The two instrumental tracks -- "Na Pali Slack" and "Mauna Loa Street Slack" -- show Cruz to be a fine guitarist with an excellent sense of melody. "Na Pali" moves along at a fast pace with Cruz weaving in and out of the melody creating a web of echoes and counterpoint on guitars and ukulele. The album winds down with "Mauna Loa Street"; as its final strummed harmonic chord fades, the tune lingers like the aftertaste of a fine wine. The recording ends, but the memory remains.
The liner notes are a little disappointing, in that they promise more than they deliver. The lyrics are there, along with a series of fun photos. But this is an album likely to sell well beyond the shores of Hawaii. (In fact, Cruz was part of a recent, extensive, successful West Coast tour along with such performers as Barry Flanagan and Amy Hanaiali'i Gilliom, earlier this year). A little more information on Ernie would have been appreciated. But, the most important thing is the recording itself, and with that, he delivers.
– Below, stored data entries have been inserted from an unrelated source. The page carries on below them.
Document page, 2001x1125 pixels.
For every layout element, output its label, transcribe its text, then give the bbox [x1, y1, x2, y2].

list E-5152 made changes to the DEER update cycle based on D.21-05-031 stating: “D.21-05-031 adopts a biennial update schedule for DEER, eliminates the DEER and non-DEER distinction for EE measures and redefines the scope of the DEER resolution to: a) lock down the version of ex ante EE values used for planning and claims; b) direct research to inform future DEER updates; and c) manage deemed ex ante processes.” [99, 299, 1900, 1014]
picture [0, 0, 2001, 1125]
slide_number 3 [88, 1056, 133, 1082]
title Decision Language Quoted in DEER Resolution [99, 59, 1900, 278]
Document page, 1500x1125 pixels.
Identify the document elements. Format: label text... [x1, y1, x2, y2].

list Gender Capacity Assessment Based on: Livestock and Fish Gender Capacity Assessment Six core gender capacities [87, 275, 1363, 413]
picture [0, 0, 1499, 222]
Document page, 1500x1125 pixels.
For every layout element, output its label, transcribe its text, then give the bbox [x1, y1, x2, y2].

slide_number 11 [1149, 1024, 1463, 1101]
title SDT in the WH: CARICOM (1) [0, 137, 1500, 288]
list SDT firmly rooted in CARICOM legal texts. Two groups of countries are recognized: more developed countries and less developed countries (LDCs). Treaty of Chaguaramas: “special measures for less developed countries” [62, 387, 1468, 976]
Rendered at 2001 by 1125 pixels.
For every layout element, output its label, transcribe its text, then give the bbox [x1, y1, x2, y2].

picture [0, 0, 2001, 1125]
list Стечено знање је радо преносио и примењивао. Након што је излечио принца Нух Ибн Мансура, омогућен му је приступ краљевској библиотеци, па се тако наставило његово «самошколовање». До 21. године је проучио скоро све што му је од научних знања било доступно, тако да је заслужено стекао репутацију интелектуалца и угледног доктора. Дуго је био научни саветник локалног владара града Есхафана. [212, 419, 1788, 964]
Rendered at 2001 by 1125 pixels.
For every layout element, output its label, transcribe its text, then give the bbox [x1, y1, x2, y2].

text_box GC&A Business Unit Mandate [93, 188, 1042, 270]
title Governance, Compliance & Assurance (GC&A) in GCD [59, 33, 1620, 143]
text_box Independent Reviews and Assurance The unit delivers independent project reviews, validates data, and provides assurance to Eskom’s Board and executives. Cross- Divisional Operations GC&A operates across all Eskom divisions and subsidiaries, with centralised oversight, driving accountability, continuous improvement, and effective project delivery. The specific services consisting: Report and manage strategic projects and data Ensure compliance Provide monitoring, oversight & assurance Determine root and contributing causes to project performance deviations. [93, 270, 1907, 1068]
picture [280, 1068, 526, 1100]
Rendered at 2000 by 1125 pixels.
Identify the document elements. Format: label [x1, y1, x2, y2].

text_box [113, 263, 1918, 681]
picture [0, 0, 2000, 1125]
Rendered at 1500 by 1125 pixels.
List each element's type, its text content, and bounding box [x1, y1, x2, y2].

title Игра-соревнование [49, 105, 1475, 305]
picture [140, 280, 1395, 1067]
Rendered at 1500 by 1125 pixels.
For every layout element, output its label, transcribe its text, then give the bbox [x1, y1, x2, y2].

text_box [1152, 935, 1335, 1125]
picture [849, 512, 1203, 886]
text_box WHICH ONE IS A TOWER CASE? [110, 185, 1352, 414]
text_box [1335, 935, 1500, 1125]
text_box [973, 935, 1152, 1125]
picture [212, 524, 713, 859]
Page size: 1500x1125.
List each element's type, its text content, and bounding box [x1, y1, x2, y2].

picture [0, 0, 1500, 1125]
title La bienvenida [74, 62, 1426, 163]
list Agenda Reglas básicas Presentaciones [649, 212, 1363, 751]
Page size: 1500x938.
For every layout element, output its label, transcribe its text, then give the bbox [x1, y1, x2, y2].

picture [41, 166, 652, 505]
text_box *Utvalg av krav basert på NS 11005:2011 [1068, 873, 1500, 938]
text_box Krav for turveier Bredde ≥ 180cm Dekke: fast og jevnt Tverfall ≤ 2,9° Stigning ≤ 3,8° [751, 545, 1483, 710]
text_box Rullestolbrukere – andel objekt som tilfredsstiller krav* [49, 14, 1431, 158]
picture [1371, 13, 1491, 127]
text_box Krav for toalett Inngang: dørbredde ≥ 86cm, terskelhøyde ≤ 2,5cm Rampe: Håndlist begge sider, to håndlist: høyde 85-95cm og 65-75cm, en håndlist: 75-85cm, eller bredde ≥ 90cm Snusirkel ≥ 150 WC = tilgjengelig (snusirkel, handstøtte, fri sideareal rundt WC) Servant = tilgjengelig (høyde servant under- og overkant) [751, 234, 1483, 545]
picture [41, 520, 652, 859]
Although moving from one style to another, Portraits has tremendous continuity. Cruz shows himself to be a strong, emotional singer who is also capable of writing (and choosing) good songs, as well as providing the perfect sympathetic accompaniment. His guitar playing is ever-present and steady and he is pretty good on ukulele and bass, too. His arrangements allow room for guest musicians to add color without taking away from his work. And his producing is clear and warm, creating a sense of intimacy, a feeling of being present as the music is made. It's no wonder Ernie Cruz Jr. has won the two prestigious Na Hoku Hanohano awards.